→ Required action:
Please copy out each line of the entries in which "wrist" appears.

------------------------------------------------

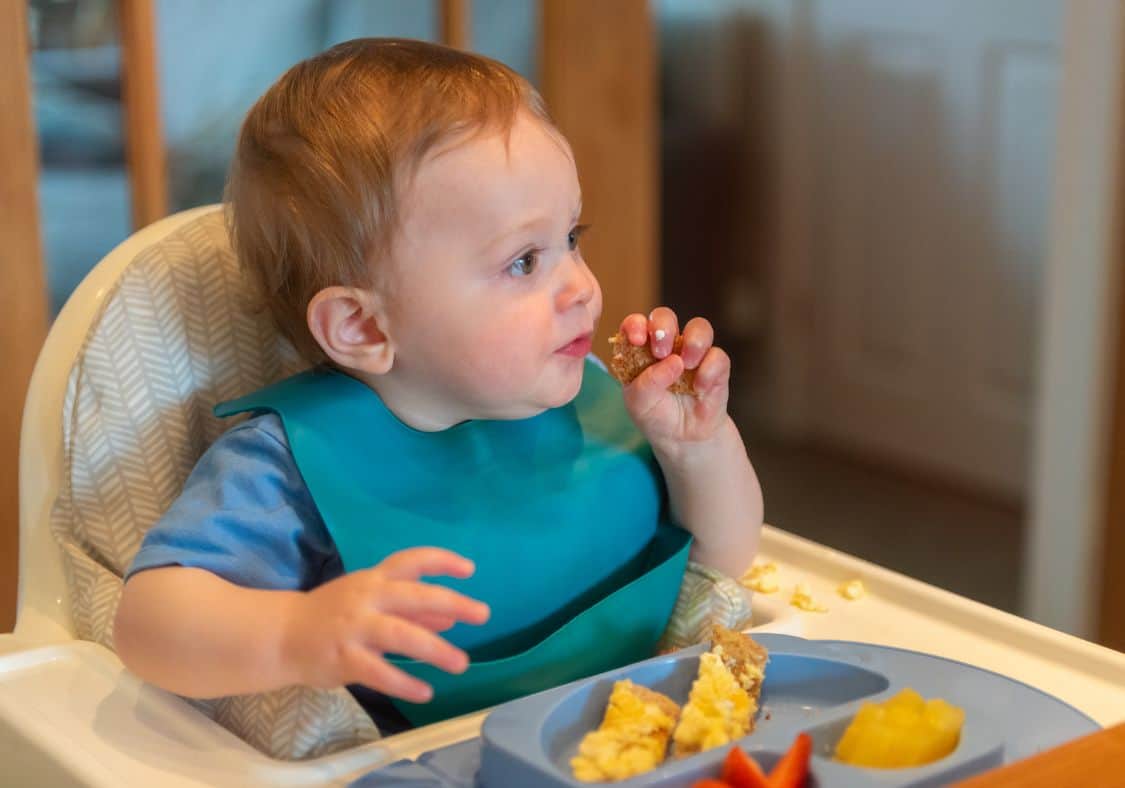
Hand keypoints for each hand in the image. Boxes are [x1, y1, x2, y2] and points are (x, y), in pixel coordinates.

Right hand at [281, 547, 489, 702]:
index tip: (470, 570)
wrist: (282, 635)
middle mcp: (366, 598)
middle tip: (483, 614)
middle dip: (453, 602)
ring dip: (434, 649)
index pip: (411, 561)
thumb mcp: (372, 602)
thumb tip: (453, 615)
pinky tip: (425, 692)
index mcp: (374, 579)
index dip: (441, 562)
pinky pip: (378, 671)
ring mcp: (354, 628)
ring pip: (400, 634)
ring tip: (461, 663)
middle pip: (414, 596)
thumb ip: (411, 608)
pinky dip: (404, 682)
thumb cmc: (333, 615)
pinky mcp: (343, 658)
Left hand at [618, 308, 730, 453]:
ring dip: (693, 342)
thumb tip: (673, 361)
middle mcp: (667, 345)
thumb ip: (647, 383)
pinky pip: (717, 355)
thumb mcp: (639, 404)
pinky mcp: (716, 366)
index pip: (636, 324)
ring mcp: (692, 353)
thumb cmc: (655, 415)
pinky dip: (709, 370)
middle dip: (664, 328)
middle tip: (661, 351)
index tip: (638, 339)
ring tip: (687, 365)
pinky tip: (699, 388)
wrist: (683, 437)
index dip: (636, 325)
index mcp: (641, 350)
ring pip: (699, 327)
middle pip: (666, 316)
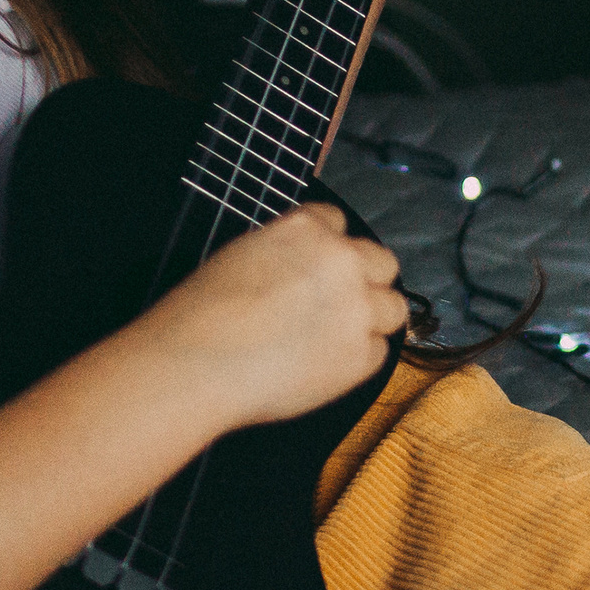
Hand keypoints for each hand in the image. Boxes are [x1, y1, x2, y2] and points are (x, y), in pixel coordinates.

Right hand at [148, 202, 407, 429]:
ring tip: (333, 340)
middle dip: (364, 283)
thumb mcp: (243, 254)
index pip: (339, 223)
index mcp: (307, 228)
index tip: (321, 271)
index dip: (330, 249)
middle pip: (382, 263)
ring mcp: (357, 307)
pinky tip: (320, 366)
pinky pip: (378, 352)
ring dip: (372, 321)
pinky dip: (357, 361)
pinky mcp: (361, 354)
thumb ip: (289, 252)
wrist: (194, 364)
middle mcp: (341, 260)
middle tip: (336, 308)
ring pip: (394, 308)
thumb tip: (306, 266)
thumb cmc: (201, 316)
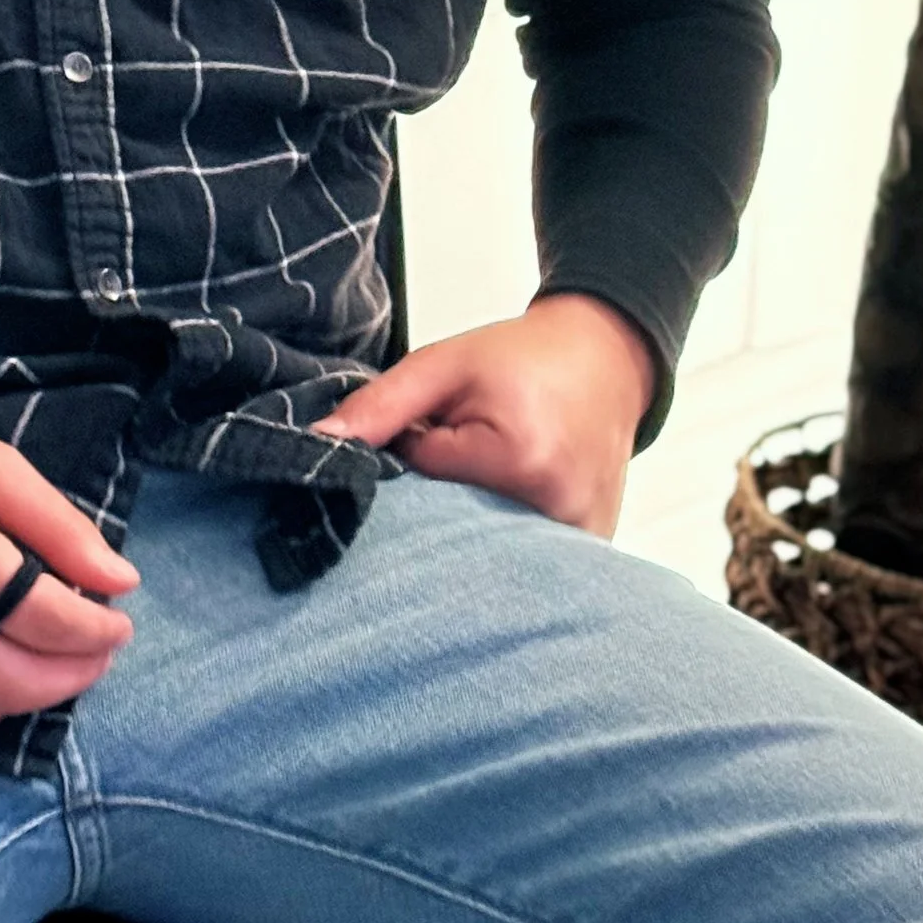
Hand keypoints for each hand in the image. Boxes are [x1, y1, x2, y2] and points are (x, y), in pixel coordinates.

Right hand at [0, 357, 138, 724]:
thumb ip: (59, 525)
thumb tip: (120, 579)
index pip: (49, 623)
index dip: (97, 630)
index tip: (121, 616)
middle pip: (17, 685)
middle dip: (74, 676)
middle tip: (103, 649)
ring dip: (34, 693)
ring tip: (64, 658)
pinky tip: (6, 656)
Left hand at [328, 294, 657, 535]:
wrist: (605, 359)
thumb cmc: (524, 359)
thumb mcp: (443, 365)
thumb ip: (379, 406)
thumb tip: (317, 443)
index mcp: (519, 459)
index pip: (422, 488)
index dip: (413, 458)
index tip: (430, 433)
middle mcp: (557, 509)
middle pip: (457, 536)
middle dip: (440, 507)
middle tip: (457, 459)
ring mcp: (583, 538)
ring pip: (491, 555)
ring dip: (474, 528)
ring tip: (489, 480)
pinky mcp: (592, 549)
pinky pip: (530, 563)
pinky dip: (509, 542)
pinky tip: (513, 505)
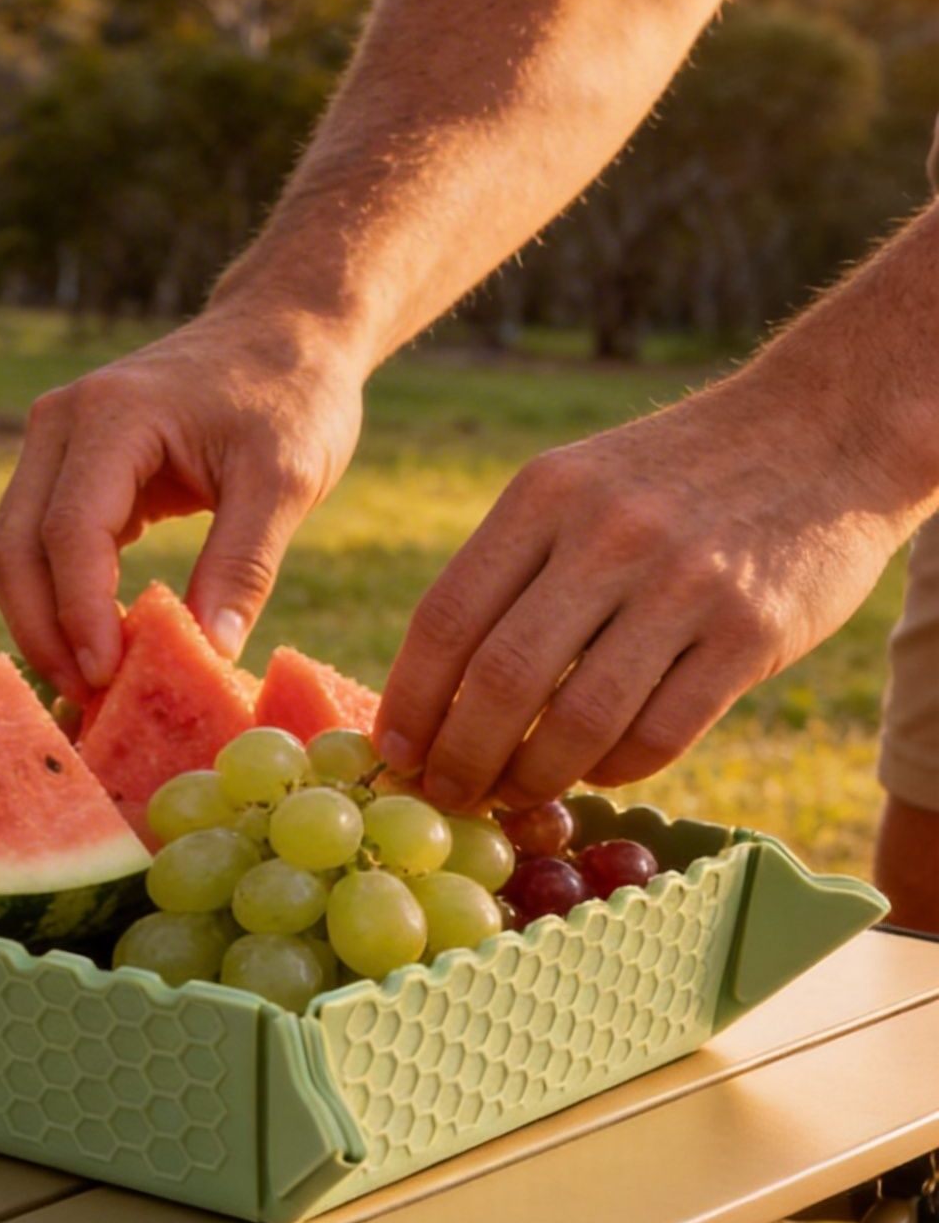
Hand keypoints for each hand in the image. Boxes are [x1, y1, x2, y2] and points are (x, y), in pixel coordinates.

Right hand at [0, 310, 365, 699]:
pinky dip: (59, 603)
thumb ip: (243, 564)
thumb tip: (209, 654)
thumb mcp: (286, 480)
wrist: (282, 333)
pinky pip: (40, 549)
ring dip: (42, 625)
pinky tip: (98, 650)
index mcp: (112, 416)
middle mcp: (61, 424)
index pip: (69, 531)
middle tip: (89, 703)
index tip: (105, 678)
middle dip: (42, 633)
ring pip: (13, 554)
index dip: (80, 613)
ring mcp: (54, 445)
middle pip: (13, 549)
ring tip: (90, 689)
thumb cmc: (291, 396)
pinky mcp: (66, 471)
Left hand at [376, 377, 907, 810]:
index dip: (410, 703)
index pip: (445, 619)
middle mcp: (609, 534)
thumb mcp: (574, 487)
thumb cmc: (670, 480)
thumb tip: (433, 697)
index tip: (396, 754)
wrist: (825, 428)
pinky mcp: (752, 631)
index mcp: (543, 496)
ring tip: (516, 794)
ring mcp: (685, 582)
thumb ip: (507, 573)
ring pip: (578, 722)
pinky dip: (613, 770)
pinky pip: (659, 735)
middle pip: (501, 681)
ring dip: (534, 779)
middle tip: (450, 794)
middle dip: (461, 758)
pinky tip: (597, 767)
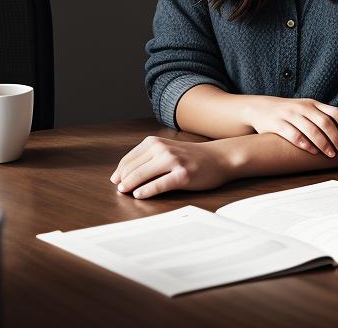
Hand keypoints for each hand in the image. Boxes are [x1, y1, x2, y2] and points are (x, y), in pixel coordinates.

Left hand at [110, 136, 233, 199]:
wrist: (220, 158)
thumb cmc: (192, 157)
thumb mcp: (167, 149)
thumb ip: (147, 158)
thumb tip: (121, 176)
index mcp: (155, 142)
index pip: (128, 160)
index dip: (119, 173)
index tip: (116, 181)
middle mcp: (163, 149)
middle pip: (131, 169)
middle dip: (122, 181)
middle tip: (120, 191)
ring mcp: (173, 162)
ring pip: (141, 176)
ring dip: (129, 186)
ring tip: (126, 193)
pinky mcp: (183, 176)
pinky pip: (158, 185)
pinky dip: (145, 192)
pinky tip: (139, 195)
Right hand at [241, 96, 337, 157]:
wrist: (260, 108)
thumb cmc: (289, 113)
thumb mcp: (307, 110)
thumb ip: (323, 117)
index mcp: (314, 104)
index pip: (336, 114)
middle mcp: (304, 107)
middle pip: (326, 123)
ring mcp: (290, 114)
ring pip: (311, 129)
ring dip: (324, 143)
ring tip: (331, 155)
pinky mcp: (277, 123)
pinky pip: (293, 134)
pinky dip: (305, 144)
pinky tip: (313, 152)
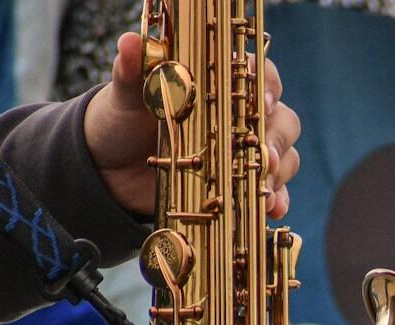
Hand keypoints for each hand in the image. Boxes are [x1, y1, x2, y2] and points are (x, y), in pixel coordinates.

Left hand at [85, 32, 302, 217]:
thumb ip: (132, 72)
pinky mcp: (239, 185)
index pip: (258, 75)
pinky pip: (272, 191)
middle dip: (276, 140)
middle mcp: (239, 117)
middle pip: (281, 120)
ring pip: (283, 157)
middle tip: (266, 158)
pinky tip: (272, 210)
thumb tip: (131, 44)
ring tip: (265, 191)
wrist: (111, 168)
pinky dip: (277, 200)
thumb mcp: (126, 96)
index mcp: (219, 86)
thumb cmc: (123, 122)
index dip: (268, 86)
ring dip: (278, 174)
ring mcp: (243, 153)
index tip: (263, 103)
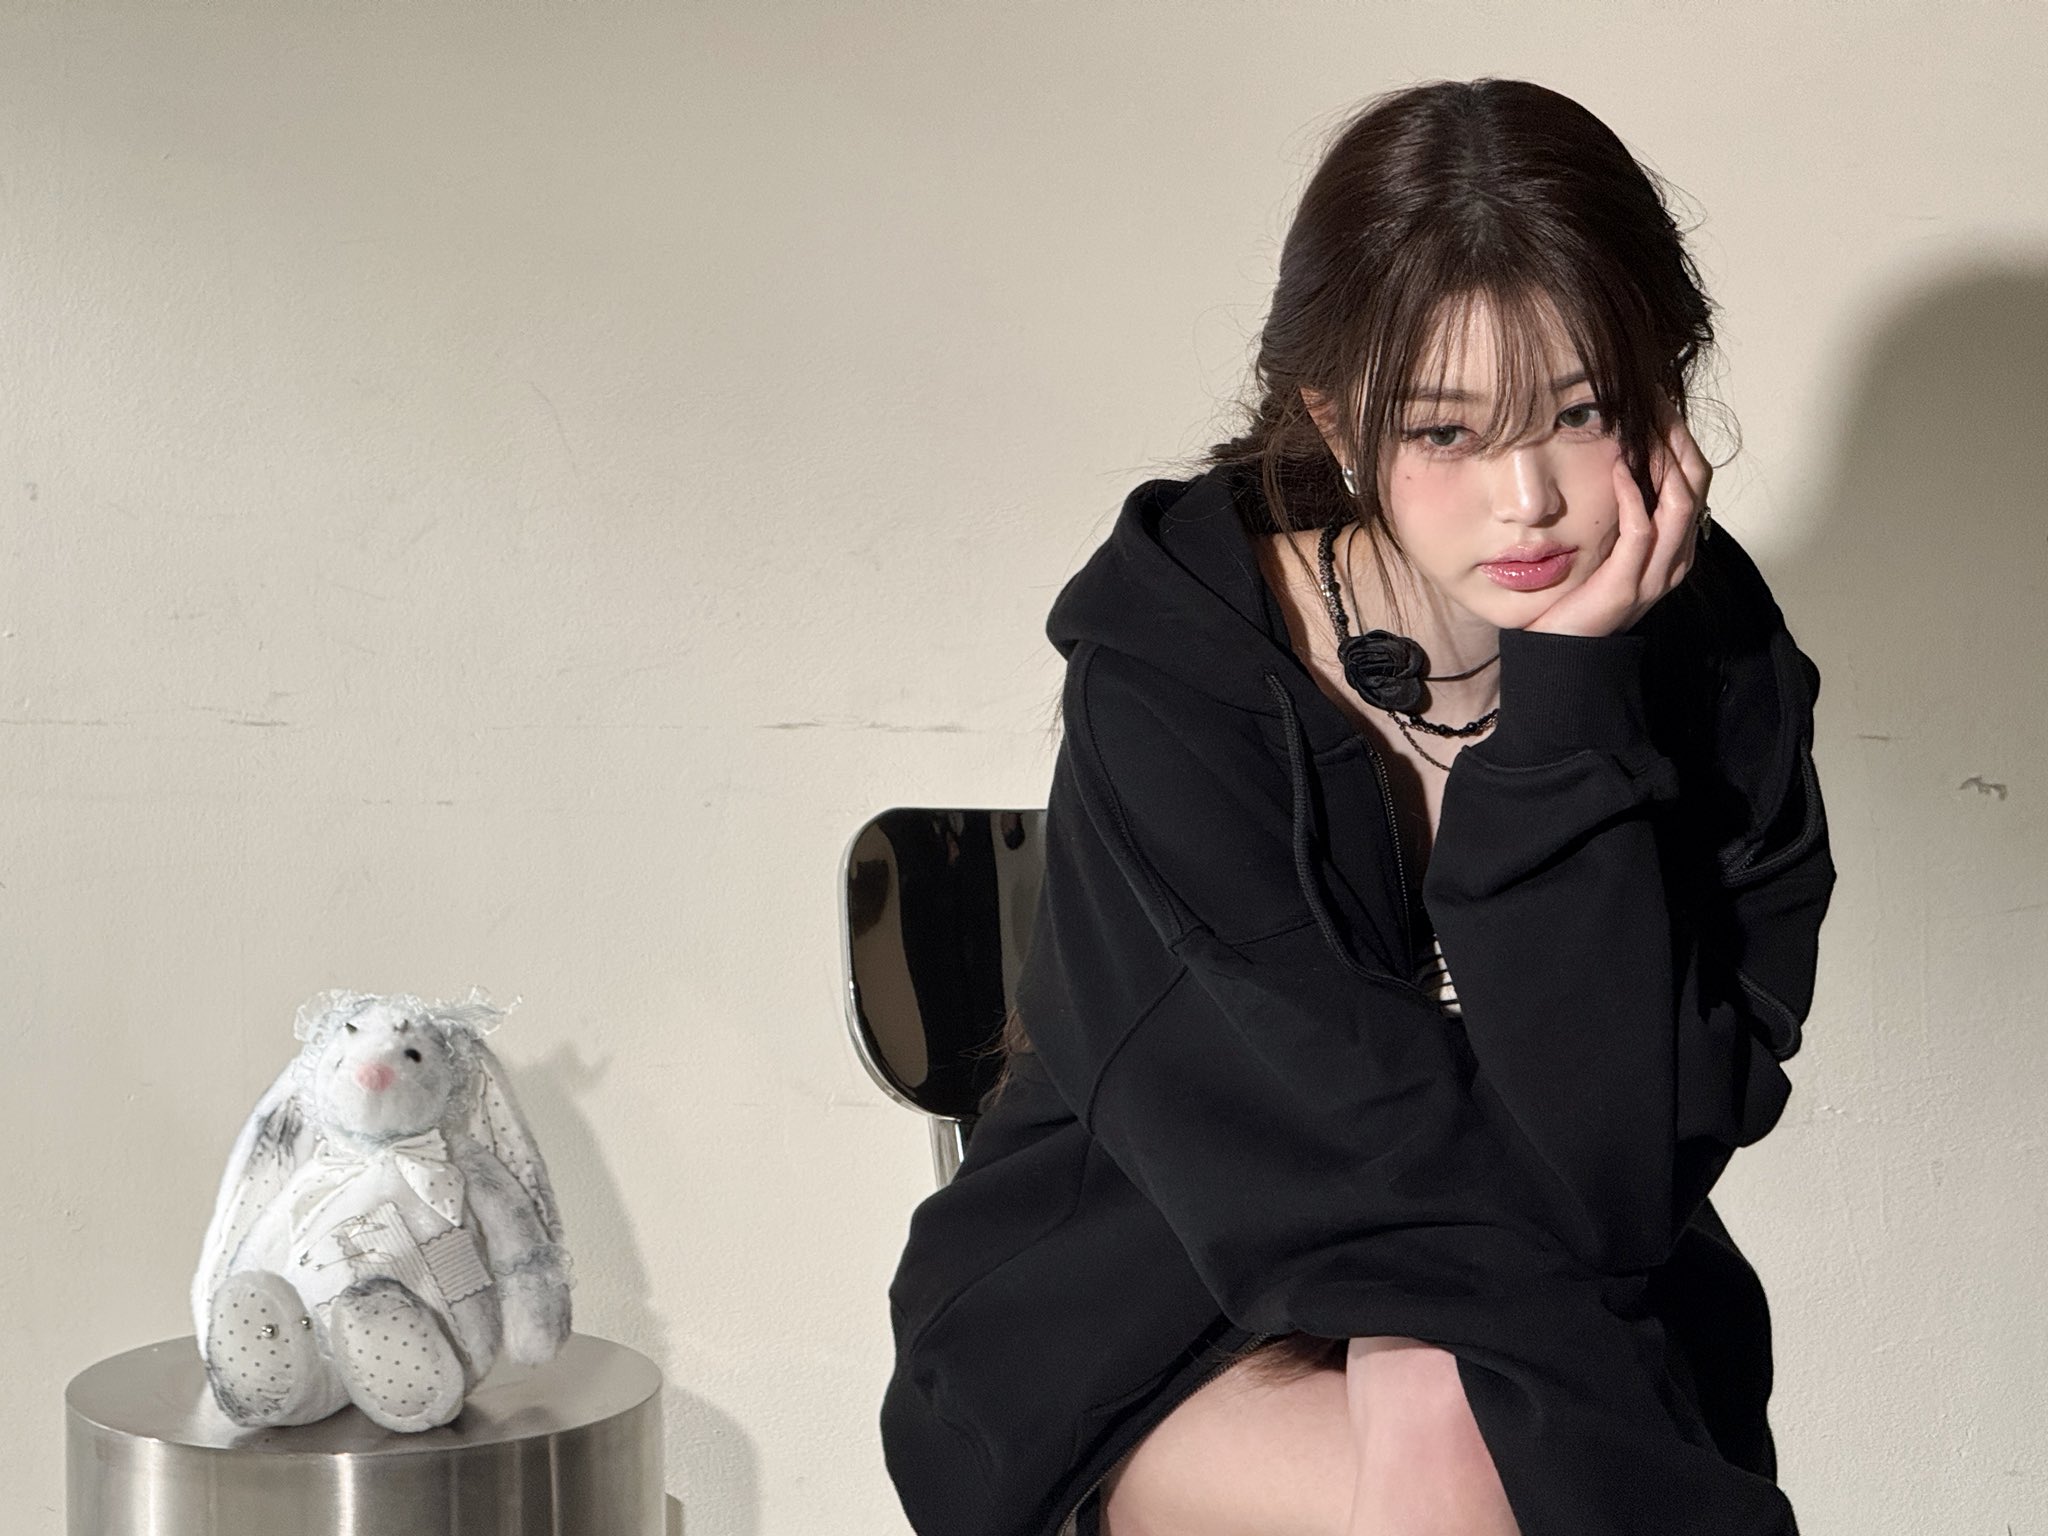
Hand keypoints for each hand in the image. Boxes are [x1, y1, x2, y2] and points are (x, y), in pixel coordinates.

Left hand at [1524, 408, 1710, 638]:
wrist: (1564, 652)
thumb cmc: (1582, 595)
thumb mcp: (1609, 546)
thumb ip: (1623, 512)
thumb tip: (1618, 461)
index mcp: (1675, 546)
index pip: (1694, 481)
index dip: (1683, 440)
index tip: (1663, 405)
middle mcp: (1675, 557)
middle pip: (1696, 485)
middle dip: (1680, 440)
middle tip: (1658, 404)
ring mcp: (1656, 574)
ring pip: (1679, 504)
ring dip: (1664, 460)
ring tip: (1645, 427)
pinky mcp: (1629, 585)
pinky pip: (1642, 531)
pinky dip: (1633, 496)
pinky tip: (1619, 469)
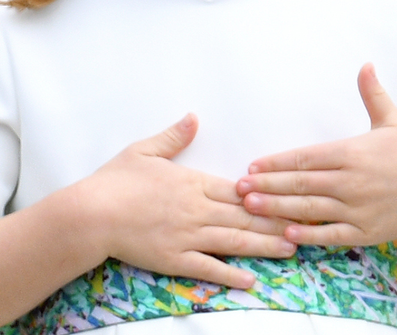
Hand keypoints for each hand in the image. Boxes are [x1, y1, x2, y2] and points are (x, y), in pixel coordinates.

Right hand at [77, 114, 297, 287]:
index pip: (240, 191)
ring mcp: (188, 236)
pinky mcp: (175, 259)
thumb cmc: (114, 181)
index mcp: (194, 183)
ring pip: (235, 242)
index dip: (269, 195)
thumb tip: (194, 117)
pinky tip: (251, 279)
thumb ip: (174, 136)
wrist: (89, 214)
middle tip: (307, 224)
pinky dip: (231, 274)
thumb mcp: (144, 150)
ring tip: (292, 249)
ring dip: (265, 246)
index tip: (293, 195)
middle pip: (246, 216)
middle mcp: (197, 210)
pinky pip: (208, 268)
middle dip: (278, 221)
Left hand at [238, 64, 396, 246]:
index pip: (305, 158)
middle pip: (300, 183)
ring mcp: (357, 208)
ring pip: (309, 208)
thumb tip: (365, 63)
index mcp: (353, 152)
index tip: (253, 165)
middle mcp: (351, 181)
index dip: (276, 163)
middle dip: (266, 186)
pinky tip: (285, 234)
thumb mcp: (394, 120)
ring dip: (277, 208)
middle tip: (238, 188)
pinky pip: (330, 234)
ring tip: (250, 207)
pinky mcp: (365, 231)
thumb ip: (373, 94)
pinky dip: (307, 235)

------------------------------------------------

→ Expected output:
wrist: (282, 635)
wrist: (683, 437)
wrist: (194, 364)
wrist: (605, 359)
wrist: (282, 333)
wrist: (825, 428)
wrist: (220, 158)
wrist: (260, 108)
wrist: (111, 168)
wrist: (1564, 652)
wrist: (89, 214)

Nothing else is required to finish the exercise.